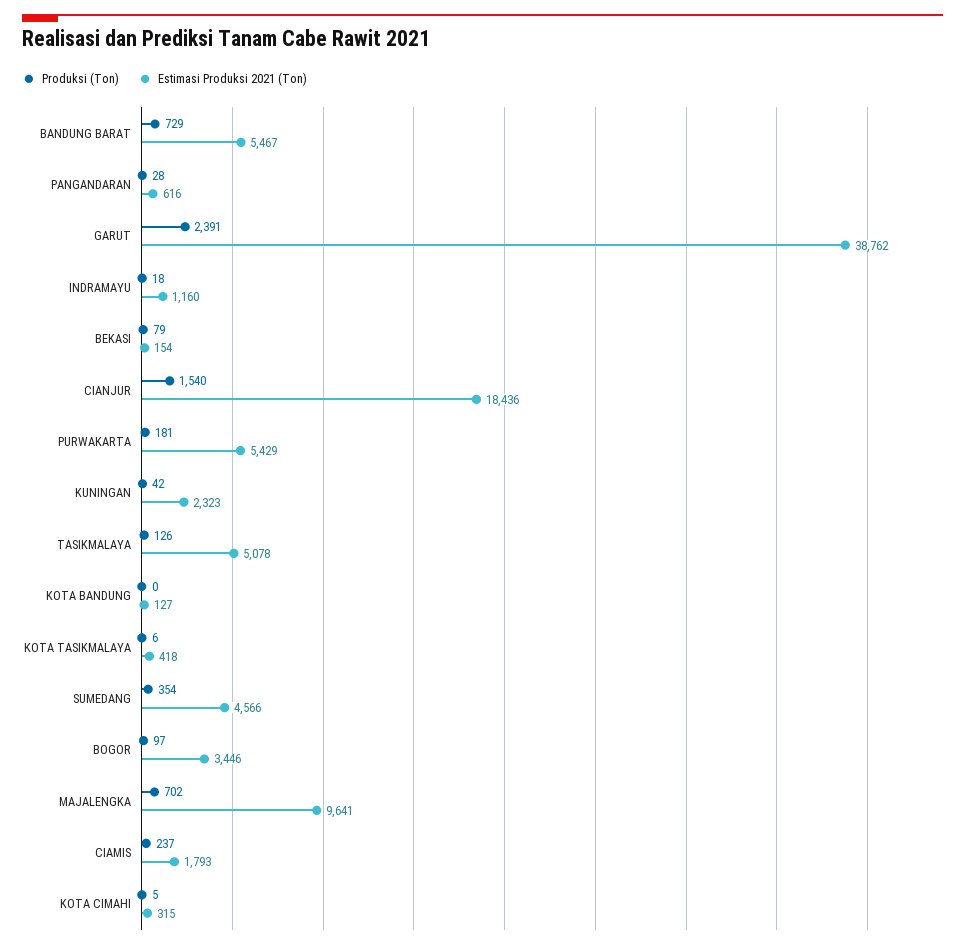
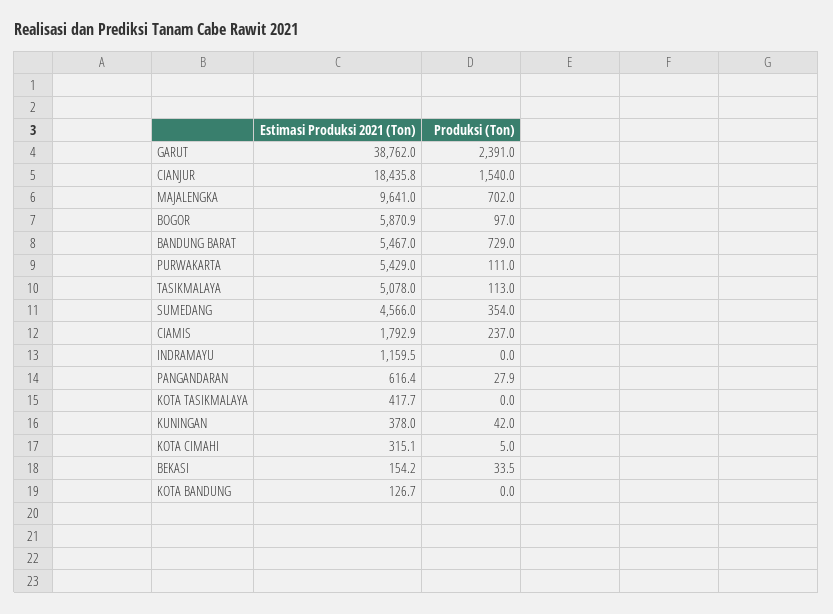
  {
    "Produksi (Ton)": {
      "BANDUNG BARAT": 729,
      "PANGANDARAN": 27.9,
      "GARUT": 2391,
-     "INDRAMAYU": 18,
+     "INDRAMAYU": 0,
-     "BEKASI": 79,
+     "BEKASI": 33.5,
      "CIANJUR": 1540,
-     "PURWAKARTA": 181,
+     "PURWAKARTA": 111,
      "KUNINGAN": 42,
-     "TASIKMALAYA": 126,
+     "TASIKMALAYA": 113,
      "KOTA BANDUNG": 0,
-     "KOTA TASIKMALAYA": 6,
+     "KOTA TASIKMALAYA": 0,
      "SUMEDANG": 354,
      "BOGOR": 97,
      "MAJALENGKA": 702,
      "CIAMIS": 237,
      "KOTA CIMAHI": 5
    },
    "Estimasi Produksi 2021 (Ton)": {
      "BANDUNG BARAT": 5467,
      "PANGANDARAN": 616.4,
      "GARUT": 38762,
      "INDRAMAYU": 1159.5,
      "BEKASI": 154.2,
      "CIANJUR": 18435.8,
      "PURWAKARTA": 5429,
-     "KUNINGAN": 2323,
+     "KUNINGAN": 378,
      "TASIKMALAYA": 5078,
      "KOTA BANDUNG": 126.7,
      "KOTA TASIKMALAYA": 417.7,
      "SUMEDANG": 4566,
-     "BOGOR": 3446,
+     "BOGOR": 5870.9,
      "MAJALENGKA": 9641,
      "CIAMIS": 1792.9,
      "KOTA CIMAHI": 315.1
    }
  }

• ACTION ITEM: Your answer should consist of each line of the data above in which the word "KUNINGAN" occurs.

• TASK SOLUTION:
      "KUNINGAN": 42,
-     "KUNINGAN": 2323,
+     "KUNINGAN": 378,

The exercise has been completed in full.